George Bernard Shaw was the most famous Irishman in the world for much of his life – yet, for many, the prodigious nature and quality of his output is forgotten.

As well as being a prolific writer and polymath, he was one of the first global celebrities who carefully created and managed his personal brand of ‘GBS’.

With his passionate interest in social justice and poverty, in human rights, in public discourse and in entertainment, he was a man with much to say to our times.

This event will include discussion with academics, archivists and a publisher who will debate the relevance of Shaw today, on the stage, in the classroom and in print.

Speakers at the roundtable discussion will include Catriona Crowe (Chair), Member of the Royal Irish Academy; Adrian Paterson, Lecturer in English, NUI Galway; Ruth Hegarty,Managing Editor, Royal Irish Academy; Barry Houlihan, Archivist, NUI Galway; Lucy McDiarmid, Professor, Montclair State University; Keri Walsh, Associate Professor, Fordham University.

Fintan O’Toole will explore Shaw’s ambivalent relationship with Ireland and Irish nationalism.

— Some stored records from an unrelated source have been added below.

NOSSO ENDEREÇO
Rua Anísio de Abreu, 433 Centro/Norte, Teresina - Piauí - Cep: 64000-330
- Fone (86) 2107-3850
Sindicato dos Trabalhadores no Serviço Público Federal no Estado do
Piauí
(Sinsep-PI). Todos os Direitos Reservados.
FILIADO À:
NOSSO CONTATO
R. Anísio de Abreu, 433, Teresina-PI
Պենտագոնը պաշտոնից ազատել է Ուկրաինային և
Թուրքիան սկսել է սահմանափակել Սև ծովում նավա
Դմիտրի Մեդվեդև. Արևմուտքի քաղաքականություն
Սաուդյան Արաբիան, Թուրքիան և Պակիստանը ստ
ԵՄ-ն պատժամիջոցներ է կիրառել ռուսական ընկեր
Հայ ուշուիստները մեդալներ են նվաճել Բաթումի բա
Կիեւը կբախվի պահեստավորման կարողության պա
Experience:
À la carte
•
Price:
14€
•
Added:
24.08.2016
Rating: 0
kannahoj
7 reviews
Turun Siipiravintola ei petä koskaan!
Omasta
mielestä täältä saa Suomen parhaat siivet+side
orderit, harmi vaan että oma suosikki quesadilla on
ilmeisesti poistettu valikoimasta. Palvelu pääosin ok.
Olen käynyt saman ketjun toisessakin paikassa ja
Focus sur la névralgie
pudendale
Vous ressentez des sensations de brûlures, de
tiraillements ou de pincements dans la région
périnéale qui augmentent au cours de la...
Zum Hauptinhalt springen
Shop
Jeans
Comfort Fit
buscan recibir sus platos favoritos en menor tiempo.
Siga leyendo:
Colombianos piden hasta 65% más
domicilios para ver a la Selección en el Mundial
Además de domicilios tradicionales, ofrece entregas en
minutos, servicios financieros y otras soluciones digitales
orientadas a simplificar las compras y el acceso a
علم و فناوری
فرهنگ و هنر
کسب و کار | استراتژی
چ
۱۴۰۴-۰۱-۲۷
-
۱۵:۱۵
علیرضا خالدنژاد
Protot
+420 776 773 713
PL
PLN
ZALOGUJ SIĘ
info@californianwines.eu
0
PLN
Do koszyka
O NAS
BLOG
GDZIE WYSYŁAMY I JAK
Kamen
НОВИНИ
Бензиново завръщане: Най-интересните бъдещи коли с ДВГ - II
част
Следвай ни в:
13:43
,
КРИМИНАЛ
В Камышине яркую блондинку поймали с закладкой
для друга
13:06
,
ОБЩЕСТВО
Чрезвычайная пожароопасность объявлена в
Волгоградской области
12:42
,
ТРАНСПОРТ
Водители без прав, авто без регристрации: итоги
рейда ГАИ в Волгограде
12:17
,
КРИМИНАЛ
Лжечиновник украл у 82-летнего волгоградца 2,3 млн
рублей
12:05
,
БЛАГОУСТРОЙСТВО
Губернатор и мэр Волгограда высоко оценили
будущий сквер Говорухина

George Bernard Shaw described Irish nationalist fervour in 1913 as “a burning fire shut up in the bones, a pain, a protest against shame and defeat, a morbid condition which a healthy man must shake off if he is to keep sane”.

The only cure was national independence. Shaw always remained a paradoxical nationalist, arguing simultaneously that Irish freedom would do no good in itself and that it must be gained in order for the Irish to be able to think about other things.

Author of a new book, Judging Shaw, Fintan O’Toole is a columnist and literary editor with The Irish Times and a Leonard L. Milberg lecturer in Irish Letters at Princeton University. He has written books on Irish history, politics, society and culture. He has been awarded the European Press Prize 2017 and the Orwell Prize for Journalism 2017.

Professor Daniel Carey, Director of the Moore Institute at NUI Galway, said: “Shaw continues to intrigue, decades after the end of his long life. He still speaks to us, partly as a figure intent on social justice in his plays and criticism, by turns knowing and naïve, yet fully engaged in a world of contested relationships and political conflict.”